A aprendizagem é um processo contínuo e conectado. Então precisamos utilizar esse recurso, que já é uma tendência natural – fazemos isso sem perceber, na maioria das vezes – a nosso favor, e emprega-lo de forma consciente. Quem aprende um novo idioma, por exemplo, costuma associar as palavras estrangeiras às da sua língua materna.

7. Refletir sobre o que aprendeu

Esta dica é a continuação da anterior. A aprendizagem demanda muita reflexão por parte do estudante e esforços complementares. Um equívoco comum, por exemplo, é achar que numa leitura só é possível memorizar os conceitos expostos em um texto.

Leia mais de uma vez, mas em momentos distintos e nunca deixe de refletir sobre as informações passadas. Contextualize, questione o texto. Quem o escreveu? A quem se destina? Quais são suas intenções? Tome uma postura crítica, evitando a passividade.

8. Respeitar os sinais do corpo

E com isso, queremos dizer: permita-se descansar quando perceber que o estudo não está mais rendendo. Sabe aquele momento em que você sente que não vai adiantar ir além porque seu cérebro já está cansado demais? Forçar a barra só irá piorar a situação, pois acabará criando uma aversão ao estudo.

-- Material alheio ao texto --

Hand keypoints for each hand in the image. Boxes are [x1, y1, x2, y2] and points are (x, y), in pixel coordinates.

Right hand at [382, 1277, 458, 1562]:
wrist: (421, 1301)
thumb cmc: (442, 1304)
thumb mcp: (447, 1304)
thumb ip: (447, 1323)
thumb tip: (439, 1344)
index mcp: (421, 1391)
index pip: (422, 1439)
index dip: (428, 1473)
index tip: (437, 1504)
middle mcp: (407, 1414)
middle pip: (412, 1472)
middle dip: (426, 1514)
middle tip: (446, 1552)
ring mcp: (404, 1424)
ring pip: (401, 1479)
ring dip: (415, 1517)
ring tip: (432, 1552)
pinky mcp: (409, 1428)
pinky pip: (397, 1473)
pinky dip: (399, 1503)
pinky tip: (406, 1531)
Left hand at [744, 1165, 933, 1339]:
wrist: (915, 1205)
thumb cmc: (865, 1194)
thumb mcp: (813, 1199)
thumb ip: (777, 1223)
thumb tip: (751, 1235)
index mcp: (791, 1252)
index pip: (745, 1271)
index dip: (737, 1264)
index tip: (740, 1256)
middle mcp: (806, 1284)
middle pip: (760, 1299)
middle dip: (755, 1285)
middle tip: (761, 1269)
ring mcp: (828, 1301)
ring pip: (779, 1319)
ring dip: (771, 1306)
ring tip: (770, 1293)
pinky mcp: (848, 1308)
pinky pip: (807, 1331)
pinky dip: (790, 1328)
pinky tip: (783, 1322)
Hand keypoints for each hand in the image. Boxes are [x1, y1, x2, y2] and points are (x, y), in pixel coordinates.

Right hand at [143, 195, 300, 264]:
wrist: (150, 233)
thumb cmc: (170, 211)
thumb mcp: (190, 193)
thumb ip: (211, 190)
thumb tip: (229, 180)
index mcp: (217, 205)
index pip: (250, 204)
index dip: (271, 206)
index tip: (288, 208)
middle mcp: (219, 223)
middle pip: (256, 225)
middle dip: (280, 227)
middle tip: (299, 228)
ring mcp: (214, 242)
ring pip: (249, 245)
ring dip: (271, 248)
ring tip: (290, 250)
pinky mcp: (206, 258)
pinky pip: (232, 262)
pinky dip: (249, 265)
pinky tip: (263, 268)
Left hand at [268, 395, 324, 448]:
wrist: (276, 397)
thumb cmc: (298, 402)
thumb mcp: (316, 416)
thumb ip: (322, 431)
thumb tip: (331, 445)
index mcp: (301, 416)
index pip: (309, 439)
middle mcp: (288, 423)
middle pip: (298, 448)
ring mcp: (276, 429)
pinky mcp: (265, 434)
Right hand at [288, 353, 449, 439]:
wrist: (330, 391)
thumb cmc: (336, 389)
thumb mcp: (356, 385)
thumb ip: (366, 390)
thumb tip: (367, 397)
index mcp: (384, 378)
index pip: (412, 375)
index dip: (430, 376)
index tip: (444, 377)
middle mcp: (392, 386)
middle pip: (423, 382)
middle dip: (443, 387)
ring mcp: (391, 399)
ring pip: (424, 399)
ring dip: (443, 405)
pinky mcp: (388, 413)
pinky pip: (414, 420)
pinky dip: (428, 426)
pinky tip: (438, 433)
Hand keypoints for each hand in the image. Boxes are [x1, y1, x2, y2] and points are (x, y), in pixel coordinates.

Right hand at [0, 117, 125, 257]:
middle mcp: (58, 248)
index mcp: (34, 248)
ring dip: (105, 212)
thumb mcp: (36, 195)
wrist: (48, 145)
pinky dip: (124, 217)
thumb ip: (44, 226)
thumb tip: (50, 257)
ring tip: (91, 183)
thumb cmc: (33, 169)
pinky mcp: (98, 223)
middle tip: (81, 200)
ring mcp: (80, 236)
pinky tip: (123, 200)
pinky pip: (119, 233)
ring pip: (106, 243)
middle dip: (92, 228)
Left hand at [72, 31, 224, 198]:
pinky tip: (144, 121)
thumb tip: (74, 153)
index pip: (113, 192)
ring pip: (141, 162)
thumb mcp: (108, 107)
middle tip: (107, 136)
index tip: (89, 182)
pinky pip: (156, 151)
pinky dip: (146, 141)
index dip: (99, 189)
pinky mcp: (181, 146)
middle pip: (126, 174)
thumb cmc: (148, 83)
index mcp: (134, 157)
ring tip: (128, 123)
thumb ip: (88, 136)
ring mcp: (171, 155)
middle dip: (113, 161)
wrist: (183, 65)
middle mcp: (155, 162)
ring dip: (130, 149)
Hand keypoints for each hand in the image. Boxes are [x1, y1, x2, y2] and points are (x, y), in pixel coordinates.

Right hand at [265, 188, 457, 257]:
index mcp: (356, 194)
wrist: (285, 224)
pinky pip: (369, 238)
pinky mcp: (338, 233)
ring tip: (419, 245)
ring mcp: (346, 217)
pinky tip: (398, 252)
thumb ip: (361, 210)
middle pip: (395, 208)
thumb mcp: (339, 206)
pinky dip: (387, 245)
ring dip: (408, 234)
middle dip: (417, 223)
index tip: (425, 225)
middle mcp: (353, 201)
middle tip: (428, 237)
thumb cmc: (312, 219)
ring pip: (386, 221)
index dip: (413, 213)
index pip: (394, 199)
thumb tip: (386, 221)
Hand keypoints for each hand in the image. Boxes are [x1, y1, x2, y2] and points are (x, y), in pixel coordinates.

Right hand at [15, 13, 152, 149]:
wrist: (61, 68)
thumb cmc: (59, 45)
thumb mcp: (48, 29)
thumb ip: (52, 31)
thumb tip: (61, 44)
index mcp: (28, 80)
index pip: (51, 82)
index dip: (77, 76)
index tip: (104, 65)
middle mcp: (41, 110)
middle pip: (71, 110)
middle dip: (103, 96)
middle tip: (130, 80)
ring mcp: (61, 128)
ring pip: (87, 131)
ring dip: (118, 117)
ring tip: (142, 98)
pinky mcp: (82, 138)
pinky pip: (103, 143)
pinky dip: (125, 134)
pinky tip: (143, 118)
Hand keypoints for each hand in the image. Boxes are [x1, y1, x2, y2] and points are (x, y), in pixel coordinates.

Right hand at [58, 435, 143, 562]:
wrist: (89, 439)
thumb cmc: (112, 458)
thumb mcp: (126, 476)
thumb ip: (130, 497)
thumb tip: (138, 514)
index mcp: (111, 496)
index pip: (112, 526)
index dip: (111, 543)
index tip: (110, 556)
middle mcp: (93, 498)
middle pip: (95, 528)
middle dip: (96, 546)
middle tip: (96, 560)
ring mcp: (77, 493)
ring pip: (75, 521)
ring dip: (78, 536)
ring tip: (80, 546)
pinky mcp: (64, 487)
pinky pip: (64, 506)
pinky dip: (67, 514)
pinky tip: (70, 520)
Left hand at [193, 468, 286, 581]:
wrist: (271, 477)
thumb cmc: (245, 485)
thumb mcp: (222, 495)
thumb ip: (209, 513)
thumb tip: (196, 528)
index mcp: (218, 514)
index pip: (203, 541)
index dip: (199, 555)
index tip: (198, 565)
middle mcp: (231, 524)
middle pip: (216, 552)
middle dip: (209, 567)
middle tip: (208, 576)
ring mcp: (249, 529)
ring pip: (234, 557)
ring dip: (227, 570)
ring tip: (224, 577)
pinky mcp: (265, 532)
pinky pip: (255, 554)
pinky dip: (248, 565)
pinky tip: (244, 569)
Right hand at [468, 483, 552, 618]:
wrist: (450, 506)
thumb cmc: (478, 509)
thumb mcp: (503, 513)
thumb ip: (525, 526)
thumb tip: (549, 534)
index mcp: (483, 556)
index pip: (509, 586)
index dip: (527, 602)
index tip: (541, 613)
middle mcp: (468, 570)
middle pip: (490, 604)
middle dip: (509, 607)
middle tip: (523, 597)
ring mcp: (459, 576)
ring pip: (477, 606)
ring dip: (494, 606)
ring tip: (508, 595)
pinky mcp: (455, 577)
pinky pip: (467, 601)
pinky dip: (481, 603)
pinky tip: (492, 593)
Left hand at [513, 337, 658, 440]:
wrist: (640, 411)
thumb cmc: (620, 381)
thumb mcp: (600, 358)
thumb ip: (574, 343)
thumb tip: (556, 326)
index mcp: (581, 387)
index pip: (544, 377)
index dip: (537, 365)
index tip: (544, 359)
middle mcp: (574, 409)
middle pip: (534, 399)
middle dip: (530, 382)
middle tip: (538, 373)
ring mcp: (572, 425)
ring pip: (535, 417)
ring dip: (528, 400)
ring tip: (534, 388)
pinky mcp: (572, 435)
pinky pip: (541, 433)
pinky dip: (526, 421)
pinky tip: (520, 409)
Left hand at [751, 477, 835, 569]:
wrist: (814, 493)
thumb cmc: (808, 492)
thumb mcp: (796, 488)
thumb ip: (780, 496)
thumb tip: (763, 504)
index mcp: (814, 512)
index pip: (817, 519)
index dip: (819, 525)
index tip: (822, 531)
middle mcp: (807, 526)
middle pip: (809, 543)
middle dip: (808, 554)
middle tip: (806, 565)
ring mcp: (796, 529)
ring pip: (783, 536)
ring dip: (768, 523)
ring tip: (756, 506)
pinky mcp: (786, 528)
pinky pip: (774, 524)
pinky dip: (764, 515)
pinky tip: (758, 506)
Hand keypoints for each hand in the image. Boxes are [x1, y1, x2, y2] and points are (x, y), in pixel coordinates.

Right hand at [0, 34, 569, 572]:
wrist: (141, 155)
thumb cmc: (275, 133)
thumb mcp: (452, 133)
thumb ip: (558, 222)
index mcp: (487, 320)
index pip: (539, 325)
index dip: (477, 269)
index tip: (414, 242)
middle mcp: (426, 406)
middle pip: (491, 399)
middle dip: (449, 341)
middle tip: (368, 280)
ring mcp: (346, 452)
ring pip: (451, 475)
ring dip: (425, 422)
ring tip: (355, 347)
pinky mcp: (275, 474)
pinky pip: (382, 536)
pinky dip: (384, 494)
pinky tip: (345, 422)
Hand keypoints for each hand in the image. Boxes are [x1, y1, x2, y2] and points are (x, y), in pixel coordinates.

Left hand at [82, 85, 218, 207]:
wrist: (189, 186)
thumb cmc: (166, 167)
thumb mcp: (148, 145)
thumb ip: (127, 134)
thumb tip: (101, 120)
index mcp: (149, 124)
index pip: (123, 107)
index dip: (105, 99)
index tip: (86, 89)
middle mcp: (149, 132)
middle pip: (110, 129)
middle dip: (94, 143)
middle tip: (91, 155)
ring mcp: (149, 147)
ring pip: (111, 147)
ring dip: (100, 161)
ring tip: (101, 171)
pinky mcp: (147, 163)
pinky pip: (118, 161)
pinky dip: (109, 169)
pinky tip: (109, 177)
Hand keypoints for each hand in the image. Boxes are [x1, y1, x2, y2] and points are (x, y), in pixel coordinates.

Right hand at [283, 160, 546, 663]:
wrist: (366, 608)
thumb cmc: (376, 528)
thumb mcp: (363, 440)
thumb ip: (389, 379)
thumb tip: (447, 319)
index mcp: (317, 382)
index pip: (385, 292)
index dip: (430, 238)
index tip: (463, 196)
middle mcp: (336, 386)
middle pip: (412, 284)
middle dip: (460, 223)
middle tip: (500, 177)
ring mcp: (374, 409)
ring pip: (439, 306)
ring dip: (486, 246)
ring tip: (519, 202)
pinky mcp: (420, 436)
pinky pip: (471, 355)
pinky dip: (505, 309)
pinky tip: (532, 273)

Se você trabalha durante o dia e só tem o período noturno disponível, encontre maneiras de fazer uma pausa antes de começar a estudar. Ao chegar em casa, tome um banho, descanse, alimente-se bem e faça algum exercício, para que seu corpo entenda o final de um ciclo e se prepare para outro.

9. Identificar as técnicas de memorização que funcionam para você

Além das citadas aqui, há formas alternativas de absorver um conteúdo, outras técnicas de memorização. Tudo irá depender de sua rotina e objetivos! Pesquise a respeito e identifique aquelas que funcionam melhor para você.

Lembre-se de que o processo de aprendizagem é diferente para cada ser humano, mas há algo que todos compartilham: somente um cérebro saudável e descansado é capaz de memorizar uma informação ou conteúdo.